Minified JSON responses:
┄┄┄┄┄┄

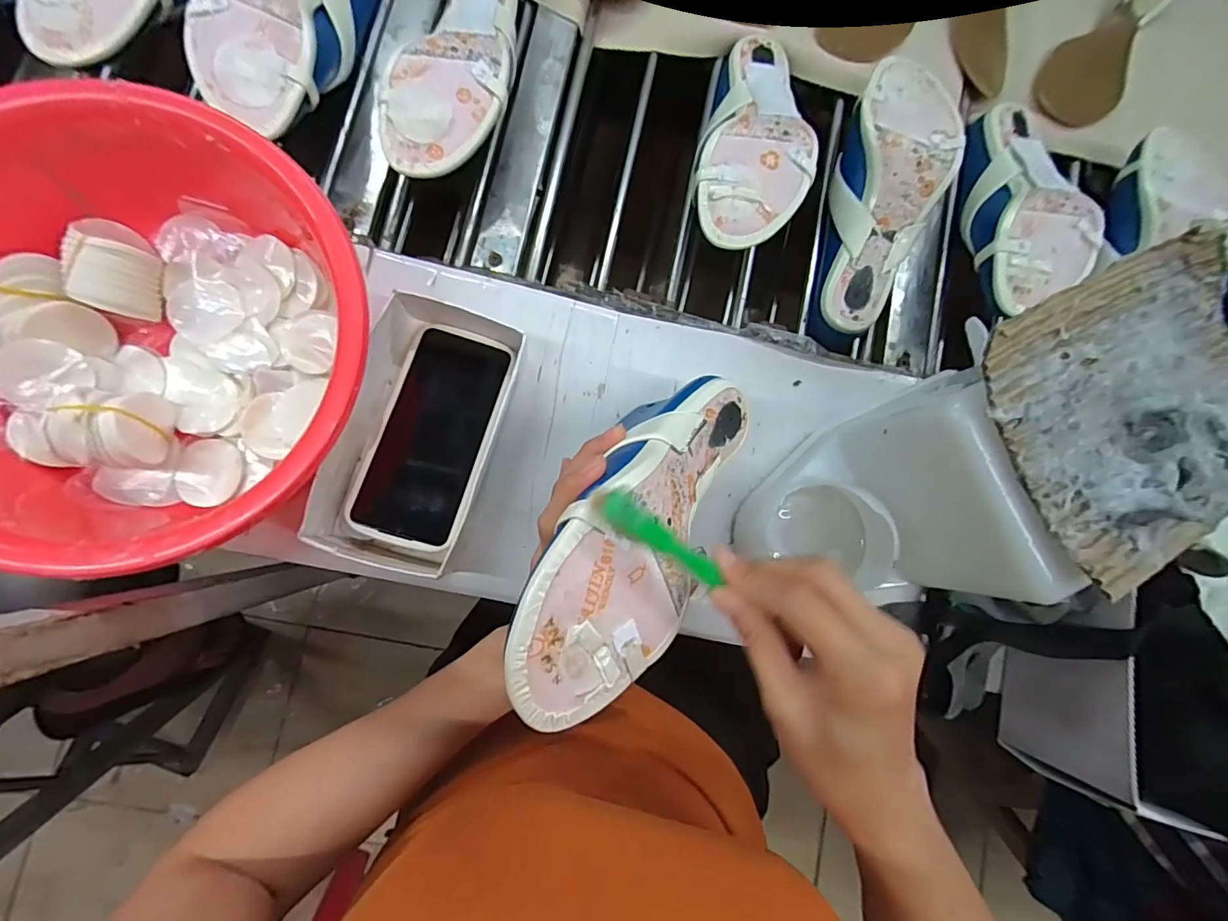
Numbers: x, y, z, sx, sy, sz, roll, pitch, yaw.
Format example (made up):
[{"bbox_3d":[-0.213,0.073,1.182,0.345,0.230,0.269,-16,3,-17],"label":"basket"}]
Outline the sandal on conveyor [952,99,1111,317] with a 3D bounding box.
[{"bbox_3d":[0.388,-0.244,0.494,0.094,0.060,0.242,12,66,-5],"label":"sandal on conveyor"}]

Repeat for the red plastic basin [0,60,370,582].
[{"bbox_3d":[-0.295,-0.074,0.341,0.269,0.097,0.273,1,85,-6],"label":"red plastic basin"}]

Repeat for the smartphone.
[{"bbox_3d":[-0.134,-0.021,0.387,0.080,0.009,0.166,17,76,0],"label":"smartphone"}]

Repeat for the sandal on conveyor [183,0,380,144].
[{"bbox_3d":[-0.266,-0.367,0.429,0.089,0.054,0.236,15,68,-5],"label":"sandal on conveyor"}]

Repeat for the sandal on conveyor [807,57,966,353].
[{"bbox_3d":[0.246,-0.235,0.484,0.091,0.057,0.257,13,101,-5],"label":"sandal on conveyor"}]

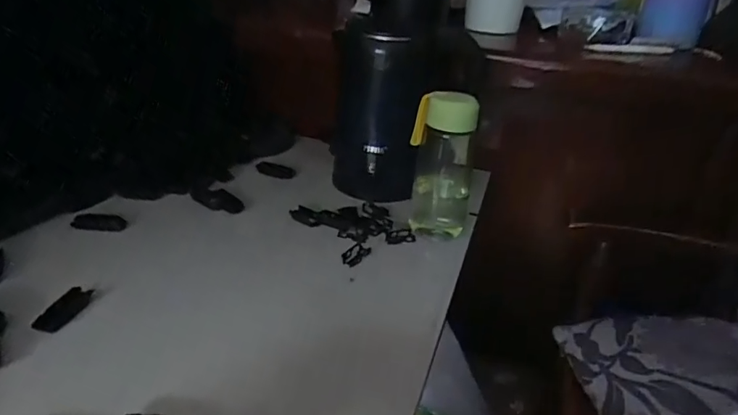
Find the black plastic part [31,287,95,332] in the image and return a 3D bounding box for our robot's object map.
[{"bbox_3d":[-0.311,0.104,0.517,0.023,0.016,0.066,6,29,2],"label":"black plastic part"}]

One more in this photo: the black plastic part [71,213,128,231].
[{"bbox_3d":[-0.356,0.021,0.672,0.073,0.013,0.025,6,29,3],"label":"black plastic part"}]

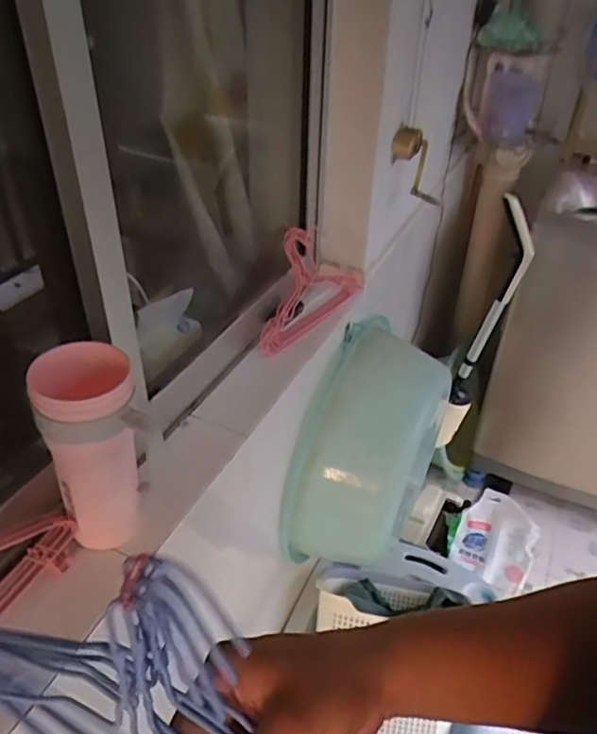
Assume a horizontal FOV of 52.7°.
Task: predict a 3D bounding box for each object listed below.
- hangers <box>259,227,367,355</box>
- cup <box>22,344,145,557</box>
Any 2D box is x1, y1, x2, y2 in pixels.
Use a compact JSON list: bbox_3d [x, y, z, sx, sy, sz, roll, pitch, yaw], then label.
[{"bbox_3d":[0.012,-0.166,1.145,0.103,0.162,0.289,23,42,26],"label":"hangers"},{"bbox_3d":[-0.225,0.098,0.691,0.109,0.242,0.089,-8,38,-12],"label":"cup"}]

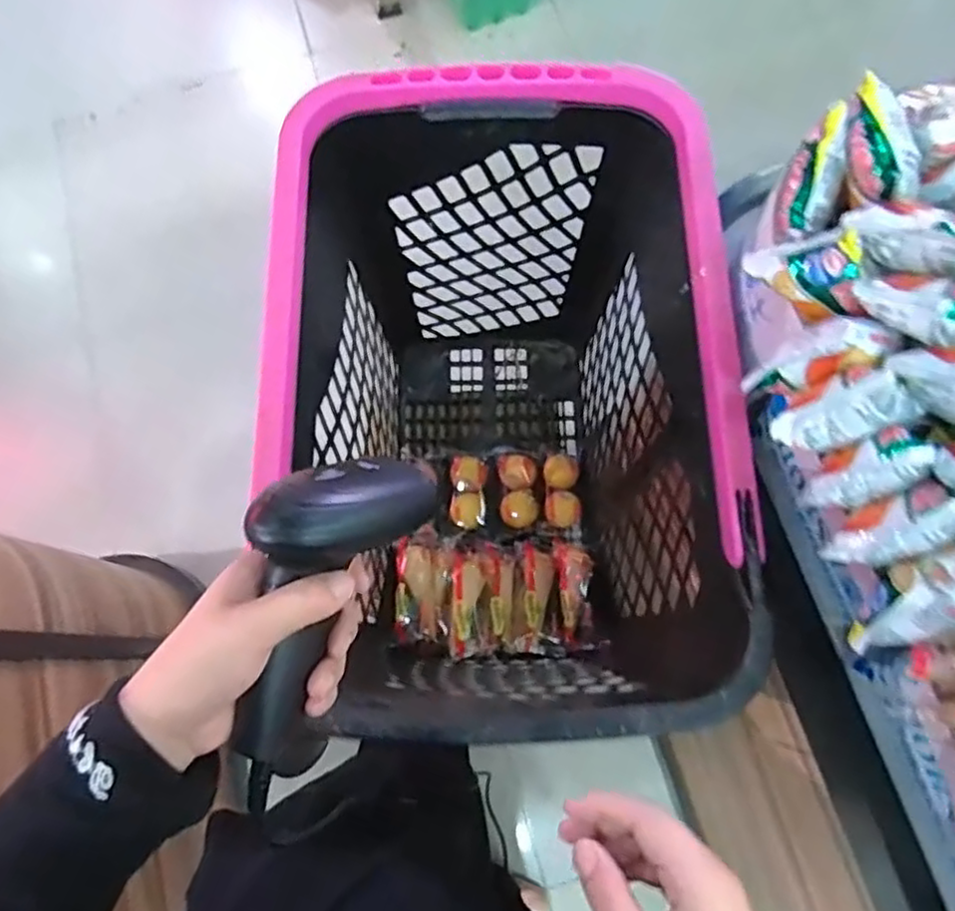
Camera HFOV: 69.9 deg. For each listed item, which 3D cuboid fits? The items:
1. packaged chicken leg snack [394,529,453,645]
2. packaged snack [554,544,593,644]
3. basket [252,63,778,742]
[{"bbox_3d":[-0.067,0.160,0.854,0.064,0.046,0.135,3,73,1],"label":"packaged chicken leg snack"},{"bbox_3d":[0.122,0.169,0.860,0.042,0.034,0.122,0,73,0],"label":"packaged snack"},{"bbox_3d":[0.019,-0.012,0.759,0.367,0.474,0.550,0,73,0],"label":"basket"}]

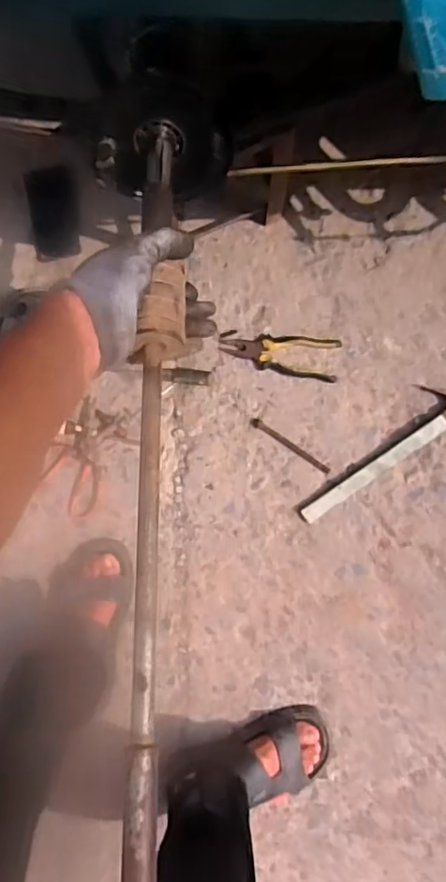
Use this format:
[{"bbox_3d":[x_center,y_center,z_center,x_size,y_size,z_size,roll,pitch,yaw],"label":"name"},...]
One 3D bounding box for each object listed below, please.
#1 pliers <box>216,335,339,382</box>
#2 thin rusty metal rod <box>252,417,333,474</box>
[{"bbox_3d":[0.095,-0.150,1.006,0.198,0.027,0.067,10,89,4],"label":"pliers"},{"bbox_3d":[0.113,0.007,0.982,0.154,0.016,0.015,33,91,4],"label":"thin rusty metal rod"}]

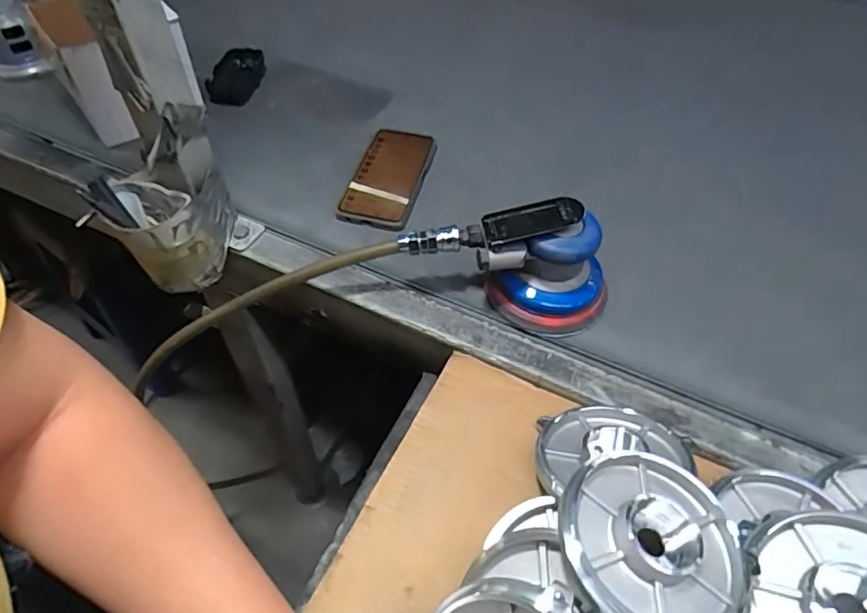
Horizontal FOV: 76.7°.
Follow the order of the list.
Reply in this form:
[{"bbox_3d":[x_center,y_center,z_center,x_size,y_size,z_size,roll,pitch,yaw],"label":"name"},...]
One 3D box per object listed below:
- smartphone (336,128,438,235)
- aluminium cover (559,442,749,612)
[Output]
[{"bbox_3d":[-0.052,-0.151,0.627,0.080,0.009,0.162,13,51,7],"label":"smartphone"},{"bbox_3d":[0.133,0.141,0.328,0.106,0.029,0.110,5,50,1],"label":"aluminium cover"}]

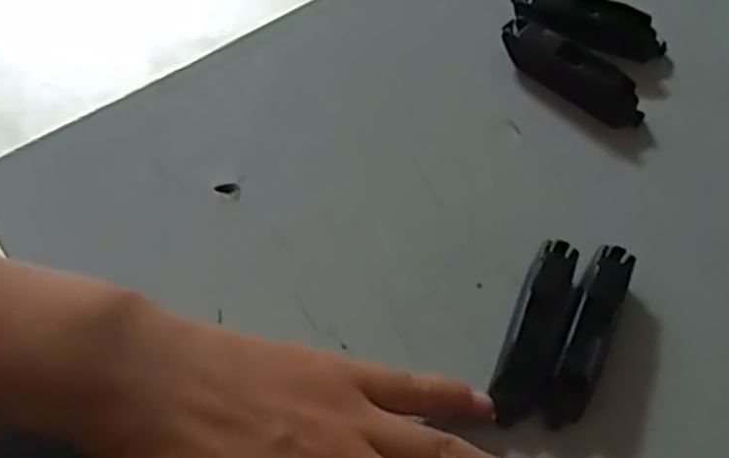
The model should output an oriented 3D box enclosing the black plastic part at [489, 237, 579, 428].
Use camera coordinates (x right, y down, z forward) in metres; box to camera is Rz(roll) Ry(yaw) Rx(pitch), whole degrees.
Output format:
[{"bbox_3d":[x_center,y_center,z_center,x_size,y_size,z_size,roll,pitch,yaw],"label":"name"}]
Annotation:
[{"bbox_3d":[0.066,0.038,0.298,0.018,0.011,0.075,18,71,13],"label":"black plastic part"}]

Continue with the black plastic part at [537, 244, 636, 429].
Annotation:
[{"bbox_3d":[0.086,0.042,0.301,0.014,0.024,0.072,23,63,12],"label":"black plastic part"}]

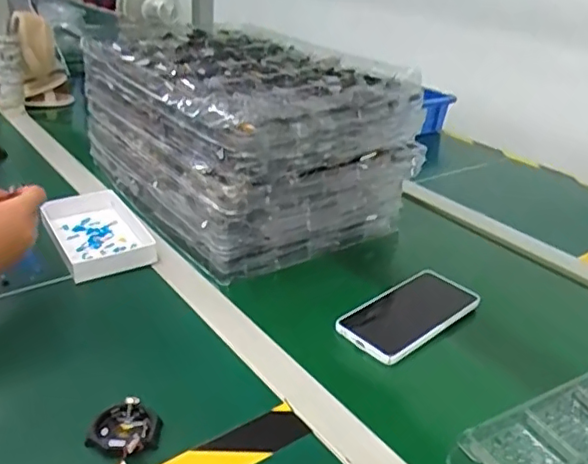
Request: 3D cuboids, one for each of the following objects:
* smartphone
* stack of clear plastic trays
[{"bbox_3d":[0.128,0.088,0.647,0.170,0.015,0.082,-19,35,-38],"label":"smartphone"},{"bbox_3d":[-0.087,-0.161,0.879,0.318,0.190,0.448,-15,33,-33],"label":"stack of clear plastic trays"}]

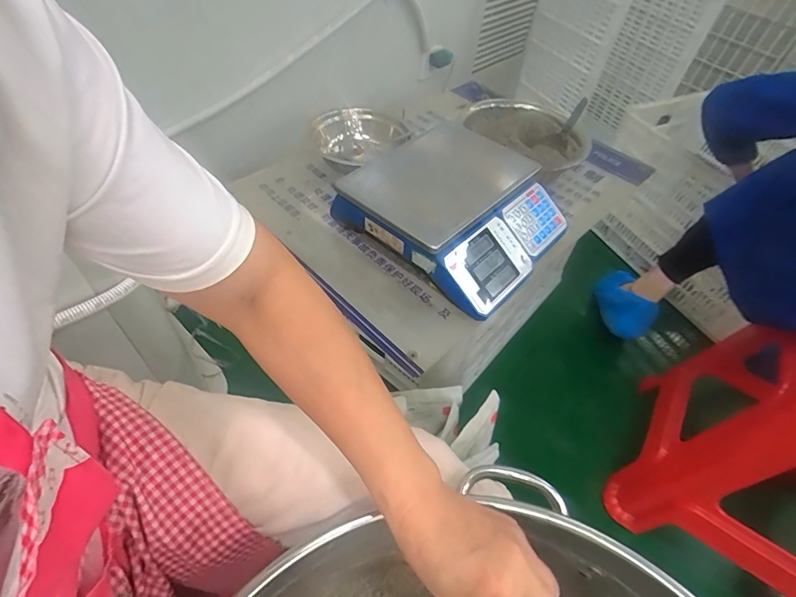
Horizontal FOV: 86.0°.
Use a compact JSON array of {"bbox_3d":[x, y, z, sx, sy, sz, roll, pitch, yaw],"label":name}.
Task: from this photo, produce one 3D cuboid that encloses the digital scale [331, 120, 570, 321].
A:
[{"bbox_3d":[0.109,-0.166,0.746,0.327,0.086,0.326,35,57,21],"label":"digital scale"}]

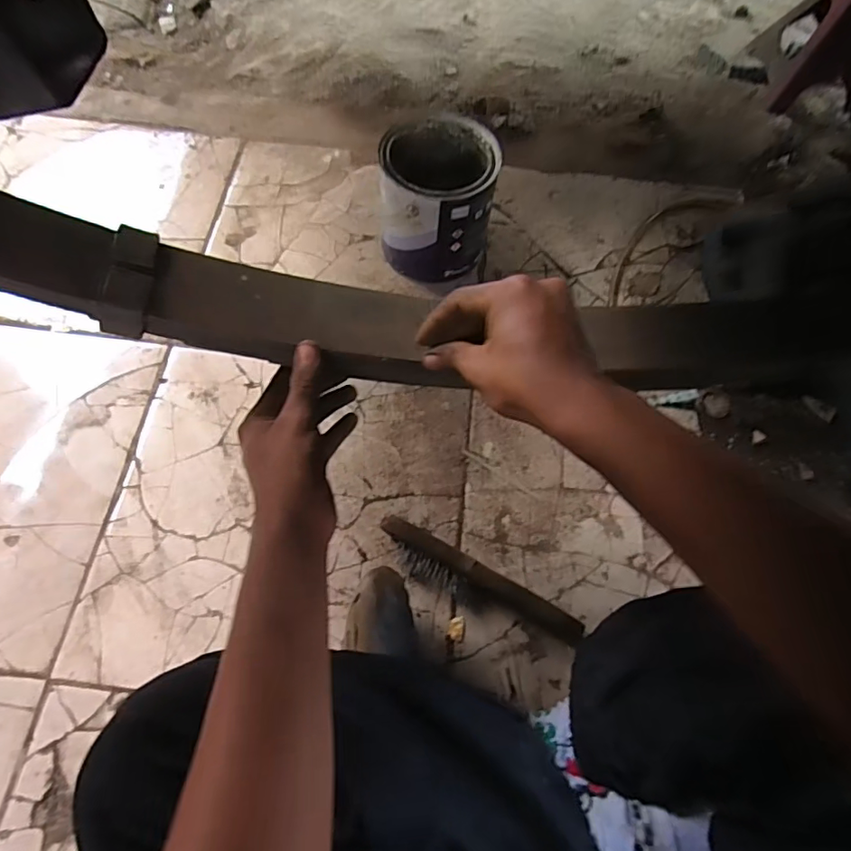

┄┄┄┄┄┄

Transcribe all the lines above exactly, apart from the pictures.

Numbers: x, y, z, sx, sy, sz, roll, pitch, yaw.
Format example (made up):
[{"bbox_3d":[-0.213,0.073,1.182,0.345,0.230,0.269,-16,3,-17],"label":"basket"}]
Outline the sandal on conveyor [952,99,1111,317] with a 3D bounding box.
[{"bbox_3d":[0.388,-0.244,0.494,0.094,0.060,0.242,12,66,-5],"label":"sandal on conveyor"}]

Repeat for the red plastic basin [0,60,370,582].
[{"bbox_3d":[-0.295,-0.074,0.341,0.269,0.097,0.273,1,85,-6],"label":"red plastic basin"}]

Repeat for the smartphone.
[{"bbox_3d":[-0.134,-0.021,0.387,0.080,0.009,0.166,17,76,0],"label":"smartphone"}]

Repeat for the sandal on conveyor [183,0,380,144].
[{"bbox_3d":[-0.266,-0.367,0.429,0.089,0.054,0.236,15,68,-5],"label":"sandal on conveyor"}]

Repeat for the sandal on conveyor [807,57,966,353].
[{"bbox_3d":[0.246,-0.235,0.484,0.091,0.057,0.257,13,101,-5],"label":"sandal on conveyor"}]

Find the black plastic part [31,287,95,332] in the image and return a 3D bounding box for our robot's object map.
[{"bbox_3d":[-0.311,0.104,0.517,0.023,0.016,0.066,6,29,2],"label":"black plastic part"}]

One more in this photo: the black plastic part [71,213,128,231].
[{"bbox_3d":[-0.356,0.021,0.672,0.073,0.013,0.025,6,29,3],"label":"black plastic part"}]

Assume a horizontal FOV of 52.7°.
Task: predict a 3D bounding box for each object listed below.
- hangers <box>259,227,367,355</box>
- cup <box>22,344,145,557</box>
Any 2D box is x1, y1, x2, y2 in pixels.
Use a compact JSON list: bbox_3d [x, y, z, sx, sy, sz, roll, pitch, yaw], then label.
[{"bbox_3d":[0.012,-0.166,1.145,0.103,0.162,0.289,23,42,26],"label":"hangers"},{"bbox_3d":[-0.225,0.098,0.691,0.109,0.242,0.089,-8,38,-12],"label":"cup"}]

Camera HFOV: 69.9 deg. For each listed item, which 3D cuboid fits? The items:
1. packaged chicken leg snack [394,529,453,645]
2. packaged snack [554,544,593,644]
3. basket [252,63,778,742]
[{"bbox_3d":[-0.067,0.160,0.854,0.064,0.046,0.135,3,73,1],"label":"packaged chicken leg snack"},{"bbox_3d":[0.122,0.169,0.860,0.042,0.034,0.122,0,73,0],"label":"packaged snack"},{"bbox_3d":[0.019,-0.012,0.759,0.367,0.474,0.550,0,73,0],"label":"basket"}]

Use this format:
[{"bbox_3d":[x_center,y_center,z_center,x_size,y_size,z_size,roll,pitch,yaw],"label":"name"},...]
One 3D bounding box for each object listed below, please.
#1 pliers <box>216,335,339,382</box>
#2 thin rusty metal rod <box>252,417,333,474</box>
[{"bbox_3d":[0.095,-0.150,1.006,0.198,0.027,0.067,10,89,4],"label":"pliers"},{"bbox_3d":[0.113,0.007,0.982,0.154,0.016,0.015,33,91,4],"label":"thin rusty metal rod"}]

Horizontal FOV: 76.7°.
Follow the order of the list.
Reply in this form:
[{"bbox_3d":[x_center,y_center,z_center,x_size,y_size,z_size,roll,pitch,yaw],"label":"name"},...]
One 3D box per object listed below:
- smartphone (336,128,438,235)
- aluminium cover (559,442,749,612)
[Output]
[{"bbox_3d":[-0.052,-0.151,0.627,0.080,0.009,0.162,13,51,7],"label":"smartphone"},{"bbox_3d":[0.133,0.141,0.328,0.106,0.029,0.110,5,50,1],"label":"aluminium cover"}]

The model should output an oriented 3D box enclosing the black plastic part at [489, 237, 579, 428].
Use camera coordinates (x right, y down, z forward) in metres; box to camera is Rz(roll) Ry(yaw) Rx(pitch), whole degrees.
Output format:
[{"bbox_3d":[x_center,y_center,z_center,x_size,y_size,z_size,roll,pitch,yaw],"label":"name"}]
Annotation:
[{"bbox_3d":[0.066,0.038,0.298,0.018,0.011,0.075,18,71,13],"label":"black plastic part"}]

Continue with the black plastic part at [537, 244, 636, 429].
Annotation:
[{"bbox_3d":[0.086,0.042,0.301,0.014,0.024,0.072,23,63,12],"label":"black plastic part"}]

Request: 3D cuboids, one for each of the following objects:
* smartphone
* stack of clear plastic trays
[{"bbox_3d":[0.128,0.088,0.647,0.170,0.015,0.082,-19,35,-38],"label":"smartphone"},{"bbox_3d":[-0.087,-0.161,0.879,0.318,0.190,0.448,-15,33,-33],"label":"stack of clear plastic trays"}]

Horizontal FOV: 86.0°.
Use a compact JSON array of {"bbox_3d":[x, y, z, sx, sy, sz, roll, pitch, yaw],"label":name}.
Task: from this photo, produce one 3D cuboid that encloses the digital scale [331, 120, 570, 321].
A:
[{"bbox_3d":[0.109,-0.166,0.746,0.327,0.086,0.326,35,57,21],"label":"digital scale"}]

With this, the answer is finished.